Top roller edge showing duct tape. This is a stable configuration as the bottom roller has no crown. A convexed crown in this machine was unstable.


Bottom view showing driver roller, opposite side of machine has 2HP motor with direct connection to this roller.

[Carnel]

Hi Tony,

Thank you for your extensive explanation. For me there is a missing link of thinking between the following texts:
"It is reasonable to assume that somewhere around half way between points 1 and 2 the belt and pulley surface will be travelling at matched velocities. So at point 2 the belt will be travelling faster relative to the pulley surface and at point 1 the belt will be slower than the pulley. "

*************
This is clear but the transition to the following piece of text requires an explanation for me. Why does this "means that... "?
*************

"This means that the belt will be trying to climb up the crown of the pulley, as in Fig.3. Think of a car in a curve, the outer wheels will be travelling faster that the inner wheels. The belt is like the car and the pulley surface is like the road surface."
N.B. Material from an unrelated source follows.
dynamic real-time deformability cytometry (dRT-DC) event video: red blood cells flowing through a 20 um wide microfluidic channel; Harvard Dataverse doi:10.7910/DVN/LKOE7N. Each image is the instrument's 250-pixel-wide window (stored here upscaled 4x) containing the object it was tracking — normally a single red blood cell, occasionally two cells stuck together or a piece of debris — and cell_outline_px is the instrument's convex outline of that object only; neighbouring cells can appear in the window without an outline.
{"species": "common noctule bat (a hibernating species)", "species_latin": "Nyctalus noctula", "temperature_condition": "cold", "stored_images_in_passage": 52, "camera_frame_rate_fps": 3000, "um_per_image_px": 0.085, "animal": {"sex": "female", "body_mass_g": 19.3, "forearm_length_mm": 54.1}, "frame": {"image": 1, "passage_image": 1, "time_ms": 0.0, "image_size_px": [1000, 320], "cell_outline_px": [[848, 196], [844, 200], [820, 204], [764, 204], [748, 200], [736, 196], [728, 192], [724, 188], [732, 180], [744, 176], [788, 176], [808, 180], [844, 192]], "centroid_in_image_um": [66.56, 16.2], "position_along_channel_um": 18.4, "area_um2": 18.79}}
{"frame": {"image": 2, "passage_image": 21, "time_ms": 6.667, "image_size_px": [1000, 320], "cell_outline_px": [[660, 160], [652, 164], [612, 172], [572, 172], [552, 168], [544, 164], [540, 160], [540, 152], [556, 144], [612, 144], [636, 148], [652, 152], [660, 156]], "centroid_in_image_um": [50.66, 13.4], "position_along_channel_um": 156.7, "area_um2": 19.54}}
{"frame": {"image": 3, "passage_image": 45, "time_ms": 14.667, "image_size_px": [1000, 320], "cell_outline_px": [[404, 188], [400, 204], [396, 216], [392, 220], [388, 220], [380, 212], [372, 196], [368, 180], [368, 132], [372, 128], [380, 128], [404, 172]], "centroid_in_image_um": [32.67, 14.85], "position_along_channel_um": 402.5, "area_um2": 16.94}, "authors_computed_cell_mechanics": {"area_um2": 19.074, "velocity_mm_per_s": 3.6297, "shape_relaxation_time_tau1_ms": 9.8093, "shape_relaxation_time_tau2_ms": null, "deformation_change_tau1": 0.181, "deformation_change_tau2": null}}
I refer to figure 3. If the belt in fig 3 runs upward there is a slipping force downward at point 2 and a slipping force upward at point 1 resulting in a clockwise torque. This torque combined with the upward moving of the belt drives the belt to the left.

Harry Croon

[tonyfoale]

Hi Tony,

Thank you for your extensive explanation. For me there is a missing link of thinking between the following texts:
.......................................

I refer to figure 3. If the belt in fig 3 runs upward there is a slipping force downward at point 2 and a slipping force upward at point 1 resulting in a clockwise torque. This torque combined with the upward moving of the belt drives the belt to the left.

Harry Croon

Harry,

I do not know how else to explain it. I would suggest that you think about it in terms of velocities rather than slip forces. You have not said what you mean by slipping force when you talk about upward or downward forces. You have to specify whether you mean the force on the belt or the force on the pulley, these are equal and opposite.

Here is another way to think of it. When you have slip the the tendency of the system will be to eliminate that slip, in this case that means matching the velocities of belt and pulley which is achieved by point 2 trying to move to the top of the crown.

PS. My first paragraph assumes that your reference to up and down refers to my drawing and not laterally on the pulley.